| Travail demandé |
1. Recopiez fidèlement le passage de l'article sur Les chroniques diplomatiques qui va de « Amis hier, ennemis » jusqu'à « être cependant colonisé. ».
2. Prolongez l'article sur Les chroniques diplomatiques en reprenant après sa dernière phrase.

| Extrait du document |

Amis hier, ennemis demain. Tel semble être le destin des diplomates européens de l’après-guerre dans la poudrière du Moyen-Orient, au temps de la guerre froide.
« Monsieur l’ambassadeur, vous avez sous les yeux un demi-siècle de progrès, d’optimisation et de génie britannique. Avez-vous seulement idée des investissements que représente pour eux la raffinerie d’Abadan ? »
Les éditions Le Lombard ont choisi comme premier tome, pour leur nouvelle série, Les chroniques diplomatiques, une affaire assez peu connue, qui conduit le lecteur en Iran, pays largement dominé par les Anglais sans être cependant colonisé.
Tristan Roulot, le scénariste conduit savamment son intrigue. En 1951, un gouvernement élu, dirigé par Mohammad Mossadegh nationalise l’Anglo-Iranian Oil Company. Cet acte constitue une bravade face aux puissances impérialistes qui ont placé des intérêts dans un pays qui se veut accéder rapidement à la modernité.

| Enregistrements issus d'un jeu de données |
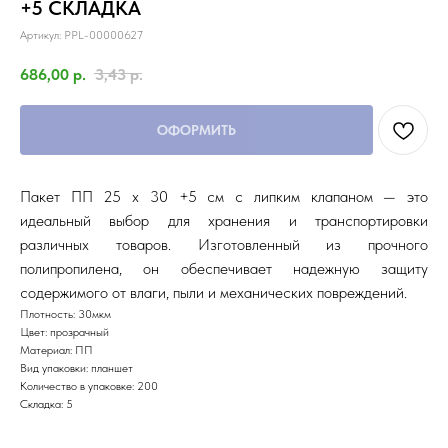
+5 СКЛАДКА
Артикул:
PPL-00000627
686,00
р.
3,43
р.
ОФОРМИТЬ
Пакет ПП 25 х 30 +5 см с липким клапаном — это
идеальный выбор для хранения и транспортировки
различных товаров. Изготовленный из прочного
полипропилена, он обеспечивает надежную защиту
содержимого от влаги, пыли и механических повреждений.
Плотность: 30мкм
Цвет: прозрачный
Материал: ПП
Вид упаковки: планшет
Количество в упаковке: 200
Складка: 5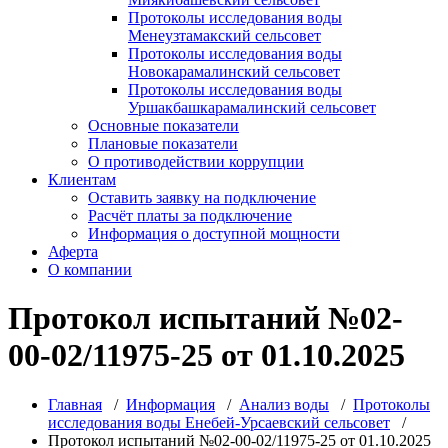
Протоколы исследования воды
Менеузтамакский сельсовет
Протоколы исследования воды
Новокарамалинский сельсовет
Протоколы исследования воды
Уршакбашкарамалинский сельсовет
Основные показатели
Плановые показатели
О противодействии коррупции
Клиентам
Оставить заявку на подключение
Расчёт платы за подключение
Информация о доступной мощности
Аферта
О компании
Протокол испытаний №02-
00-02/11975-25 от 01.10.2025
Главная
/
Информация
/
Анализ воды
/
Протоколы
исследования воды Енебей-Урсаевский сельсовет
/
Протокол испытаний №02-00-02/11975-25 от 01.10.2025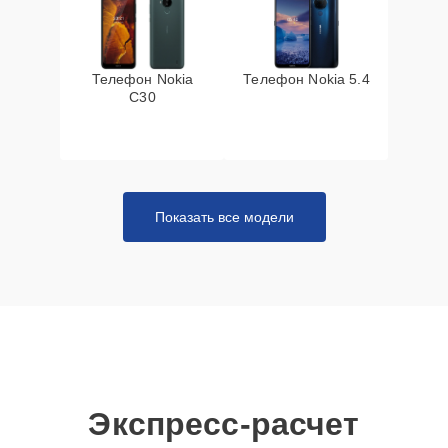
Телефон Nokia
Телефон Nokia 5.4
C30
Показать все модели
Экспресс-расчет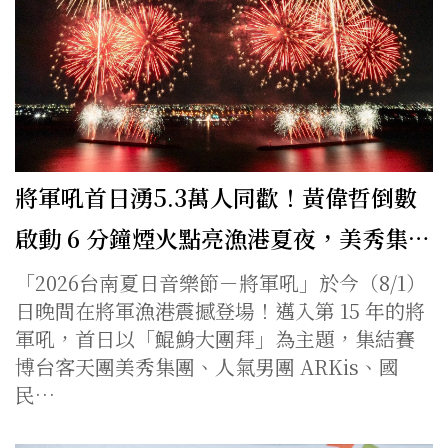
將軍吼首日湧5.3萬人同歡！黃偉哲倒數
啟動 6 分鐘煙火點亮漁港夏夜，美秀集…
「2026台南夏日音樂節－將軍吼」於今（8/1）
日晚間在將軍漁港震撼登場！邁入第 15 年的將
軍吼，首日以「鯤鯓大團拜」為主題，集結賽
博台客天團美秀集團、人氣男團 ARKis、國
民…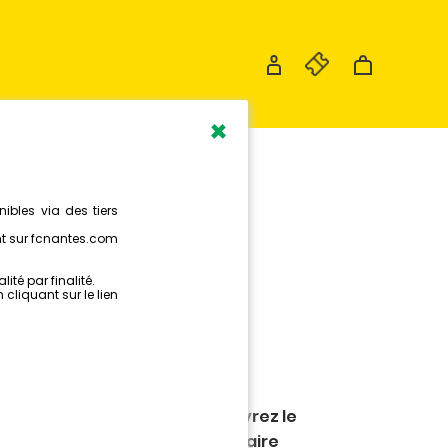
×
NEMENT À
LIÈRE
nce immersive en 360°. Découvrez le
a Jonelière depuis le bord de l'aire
---
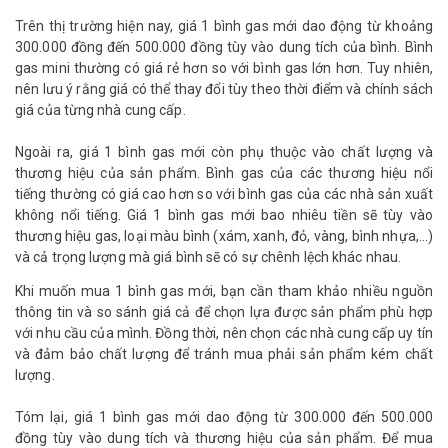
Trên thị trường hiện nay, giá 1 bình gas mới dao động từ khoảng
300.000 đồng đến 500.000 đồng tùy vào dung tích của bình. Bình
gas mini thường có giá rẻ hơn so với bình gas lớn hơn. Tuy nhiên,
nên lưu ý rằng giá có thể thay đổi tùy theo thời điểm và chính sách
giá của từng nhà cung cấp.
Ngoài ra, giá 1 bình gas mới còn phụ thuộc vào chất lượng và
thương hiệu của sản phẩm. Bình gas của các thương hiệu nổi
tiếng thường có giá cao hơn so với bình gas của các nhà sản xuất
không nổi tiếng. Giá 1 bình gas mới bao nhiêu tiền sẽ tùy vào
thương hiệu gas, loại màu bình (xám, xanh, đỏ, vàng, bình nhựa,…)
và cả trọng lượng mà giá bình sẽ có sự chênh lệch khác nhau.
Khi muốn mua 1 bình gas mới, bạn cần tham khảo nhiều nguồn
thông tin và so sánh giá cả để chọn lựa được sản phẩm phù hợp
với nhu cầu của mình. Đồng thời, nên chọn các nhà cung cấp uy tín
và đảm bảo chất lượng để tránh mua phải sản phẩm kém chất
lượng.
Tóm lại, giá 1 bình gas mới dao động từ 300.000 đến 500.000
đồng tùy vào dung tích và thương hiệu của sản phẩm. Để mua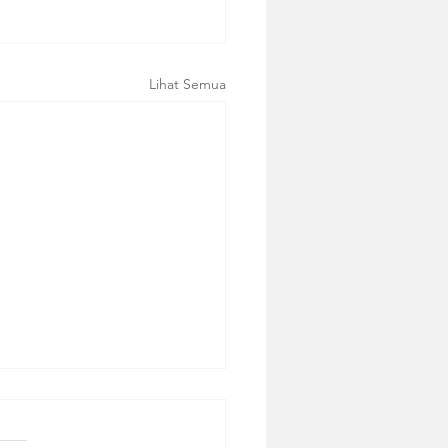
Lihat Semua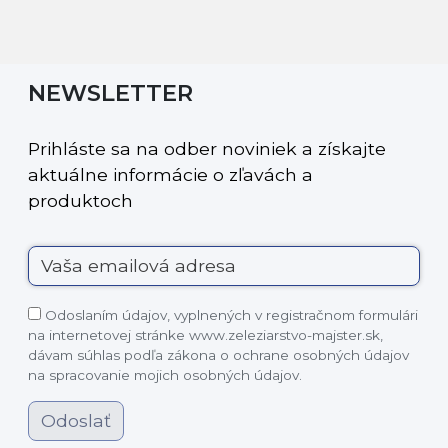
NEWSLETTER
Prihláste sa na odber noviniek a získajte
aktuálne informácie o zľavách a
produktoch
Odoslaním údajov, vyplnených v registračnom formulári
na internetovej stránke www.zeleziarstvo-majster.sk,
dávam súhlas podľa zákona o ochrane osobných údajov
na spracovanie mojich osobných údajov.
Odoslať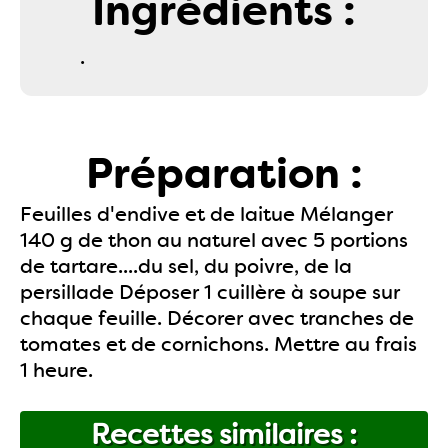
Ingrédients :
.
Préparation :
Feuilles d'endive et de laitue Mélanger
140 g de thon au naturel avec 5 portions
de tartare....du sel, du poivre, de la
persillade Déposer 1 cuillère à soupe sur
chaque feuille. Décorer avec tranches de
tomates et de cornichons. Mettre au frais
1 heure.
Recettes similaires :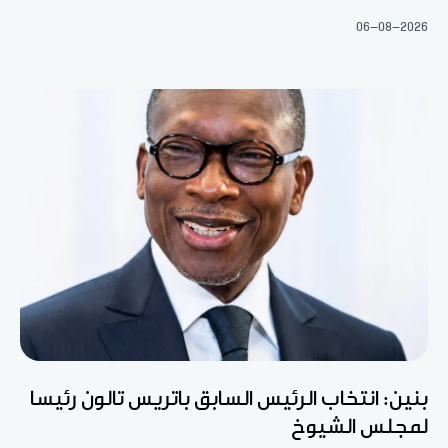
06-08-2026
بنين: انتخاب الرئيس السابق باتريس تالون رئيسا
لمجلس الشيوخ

| Réponses par tâche |
1.
Amis hier, ennemis demain. Tel semble être le destin des diplomates européens de l’après-guerre dans la poudrière du Moyen-Orient, au temps de la guerre froide.
« Monsieur l’ambassadeur, vous avez sous les yeux un demi-siècle de progrès, d’optimisation et de génie britannique. Avez-vous seulement idée des investissements que représente pour eux la raffinerie d’Abadan ? »
Les éditions Le Lombard ont choisi comme premier tome, pour leur nouvelle série, Les chroniques diplomatiques, une affaire assez peu connue, qui conduit le lecteur en Iran, pays largement dominé par les Anglais sans être cependant colonisé.

2.
Alors que le premier ministre renforce son assise populaire, les ambassadeurs européens, présents en Iran s’activent afin de garder leur influence et surtout leurs intérêts financiers notamment dans le pétrole. Français et Anglais entendent s’imposer mais ils sont doublés par les Américains, dans une des premières opérations de la CIA, connue sous le nom d’Ajax, en août 1953. Le but est de destituer le dirigeant élu par le peuple afin de rétablir au pouvoir le Shah, Mohamed Reza, présenté comme moderne et occidental. Ce dernier, reprend le pays en main. Dans un régime autoritaire, il réactive le mythe fondateur politique et culturel de la famille des Pahlavi.
« Agiter le peuple, pour après s’en servir » Talleyrand
Tous les protagonistes s’en mêlent pour tirer leur épingle du jeu diplomatique, chacun allant solliciter son réseau ou utiliser la corruption, en faisant croire que les autres agissent contre l’intérêt de l’Iran. Jean d’Arven, jeune ambassadeur français s’est vu abusé par ces rivalités de pouvoir.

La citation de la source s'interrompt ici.